Studi recenti mettono in evidenza una correlazione tra consumo di alcool, in particolare di superalcolici con tumori del cavo orale, esofago, stomaco, fegato e colon – retto.


Quindi l’abuso di alcool e fumo è da prendere in seria considerazione quale rilevante fattore di rischio.
Si ribadisce ancora una volta, l’importanza che assume uno stile di vita corretto, dove a prevalere deve essere la moderazione ed il buon senso.

Tumori del collo dell’utero

Lo screening con pap test è oggi sempre più integrato con il test HPV DNA e costituisce una metodica di prevenzione secondaria o diagnosi precoce che ha permesso di ridurre in maniera drastica la mortalità per tumori della cervice uterina.


Oggi abbiamo a disposizione la vaccinazione anti HPV, strumento fondamentale di prevenzione primaria, che previene l’infezione causata da ceppi virali responsabili dell’insorgenza del tumore; questa vaccinazione è consigliata anche per i giovani maschi per scongiurare la diffusione della patologia.
La cervice uterina o collo dell’utero rappresenta la parte inferiore dell’utero e delimita il passaggio tra utero e vagina.
Il cancro della cervice uterina è la prima causa di morte ginecologica.
L’infezione HPV costituisce il fattore più importante di rischio, molto comune nelle donne: nel corso della vita si stima che 8 donne su 10 vengano a contatto con ceppi anche ad altro rischio oncogeno.
In un certo numero di casi l’infezione si risolve spontaneamente, in altri inizia a provocare lesioni.

Tumori della mammella

Il tumore del seno è, in ordine di frequenza il secondo dopo quelli della pelle; nel 2018 ha colpito circa 50.000 donne e 500 uomini.


Fa paura perché interessa un organo importante della femminilità e perché fino a pochi anni fa era considerato letale.


Molti studi scientifici hanno evidenziato che possiamo ridurre i rischi di questo tumore (prevenzione primaria) adottando stili di vita conformi: riducendo il consumo di alcol (rischio dose-dipendente), evitando il fumo sia attivo che passivo, riducendo il peso (soprattutto in meno pausa, l’eccesso di tessuto adiposo produce un estrogeno “cattivo”, l’estrone, che aumenta il rischio di insorgenza di tumore del seno), riducendo i grassi animali a favore di frutta, verdura, legumi e cereali integrali, ricchi di fitoestrogeni che svolgono azione protettiva.
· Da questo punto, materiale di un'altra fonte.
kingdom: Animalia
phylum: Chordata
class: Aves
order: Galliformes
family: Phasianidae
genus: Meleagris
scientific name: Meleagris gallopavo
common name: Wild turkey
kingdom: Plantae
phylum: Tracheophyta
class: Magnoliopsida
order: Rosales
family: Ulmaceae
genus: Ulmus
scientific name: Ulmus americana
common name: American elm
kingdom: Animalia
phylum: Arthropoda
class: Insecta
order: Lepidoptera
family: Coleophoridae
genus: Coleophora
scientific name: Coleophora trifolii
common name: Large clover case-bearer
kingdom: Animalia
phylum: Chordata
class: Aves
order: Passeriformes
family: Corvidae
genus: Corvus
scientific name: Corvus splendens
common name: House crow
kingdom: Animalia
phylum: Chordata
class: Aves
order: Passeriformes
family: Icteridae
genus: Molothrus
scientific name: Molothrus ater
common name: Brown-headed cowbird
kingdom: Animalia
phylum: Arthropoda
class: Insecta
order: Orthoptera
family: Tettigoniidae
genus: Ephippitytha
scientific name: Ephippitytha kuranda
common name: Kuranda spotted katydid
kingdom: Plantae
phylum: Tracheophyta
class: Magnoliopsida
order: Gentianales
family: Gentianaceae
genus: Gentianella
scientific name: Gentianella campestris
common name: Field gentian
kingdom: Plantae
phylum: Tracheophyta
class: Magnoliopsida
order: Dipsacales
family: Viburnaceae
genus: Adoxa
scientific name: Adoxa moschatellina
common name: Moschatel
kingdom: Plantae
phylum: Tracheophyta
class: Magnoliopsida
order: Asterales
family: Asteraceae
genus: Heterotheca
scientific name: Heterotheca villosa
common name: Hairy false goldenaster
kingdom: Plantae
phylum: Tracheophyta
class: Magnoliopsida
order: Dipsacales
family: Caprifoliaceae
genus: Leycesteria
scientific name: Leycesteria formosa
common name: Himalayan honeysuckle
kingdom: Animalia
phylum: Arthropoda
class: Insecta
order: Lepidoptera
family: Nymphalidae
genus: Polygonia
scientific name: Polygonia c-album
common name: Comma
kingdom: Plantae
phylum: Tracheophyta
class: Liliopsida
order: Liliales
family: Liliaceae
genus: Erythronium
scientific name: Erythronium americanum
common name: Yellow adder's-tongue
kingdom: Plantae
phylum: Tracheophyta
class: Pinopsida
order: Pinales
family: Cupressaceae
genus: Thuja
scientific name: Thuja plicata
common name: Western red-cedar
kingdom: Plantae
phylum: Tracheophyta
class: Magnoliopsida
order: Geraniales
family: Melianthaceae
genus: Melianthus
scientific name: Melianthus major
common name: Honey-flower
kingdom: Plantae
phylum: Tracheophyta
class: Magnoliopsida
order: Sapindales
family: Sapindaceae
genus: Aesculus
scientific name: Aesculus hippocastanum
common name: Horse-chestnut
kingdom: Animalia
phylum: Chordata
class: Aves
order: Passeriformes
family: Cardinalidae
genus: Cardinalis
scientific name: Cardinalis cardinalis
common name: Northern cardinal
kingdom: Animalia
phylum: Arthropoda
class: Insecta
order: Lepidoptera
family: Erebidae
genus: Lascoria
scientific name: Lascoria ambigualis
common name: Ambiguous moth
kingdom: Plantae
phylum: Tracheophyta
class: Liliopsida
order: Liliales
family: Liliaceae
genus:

Occorre anche fare attenzione alle terapie ormonali protratte nel tempo, che aumentano il rischio in rapporto al tipo di ormoni usati.


L’altro aspetto importante è legato alla prevenzione secondaria cioè alla diagnosi precoce. Tale prevenzione è impostata sull’autopalpazione, sull’ecografia e sulla mammografia, soprattutto nella fascia di età tra i 50 e 70 anni. L’autopalpazione è un esame semplice, salva-vita, da effettuarsi anche in giovane età, già a partire dai 20 anni.


L’ecografia mammaria è indicata nelle giovani donne dove il seno è meno grasso e più denso.
La mammografia è l’esame radiologico che permette di individuare la malattia fin dai primissimi stadi evidenziando addensamenti, micro-calcificazioni sospette, noduli di pochi millimetri.

Per prevenire ed intervenire precocemente sul tumore del colon-retto, della cervice uterina e della mammella sono disponibili servizi di screening periodici gratuiti offerti dal Servizio Sanitario Nazionale; al riguardo gli assistiti ricevono appositi avvisi dalle ASL che spesso, purtroppo, vengono ignorati.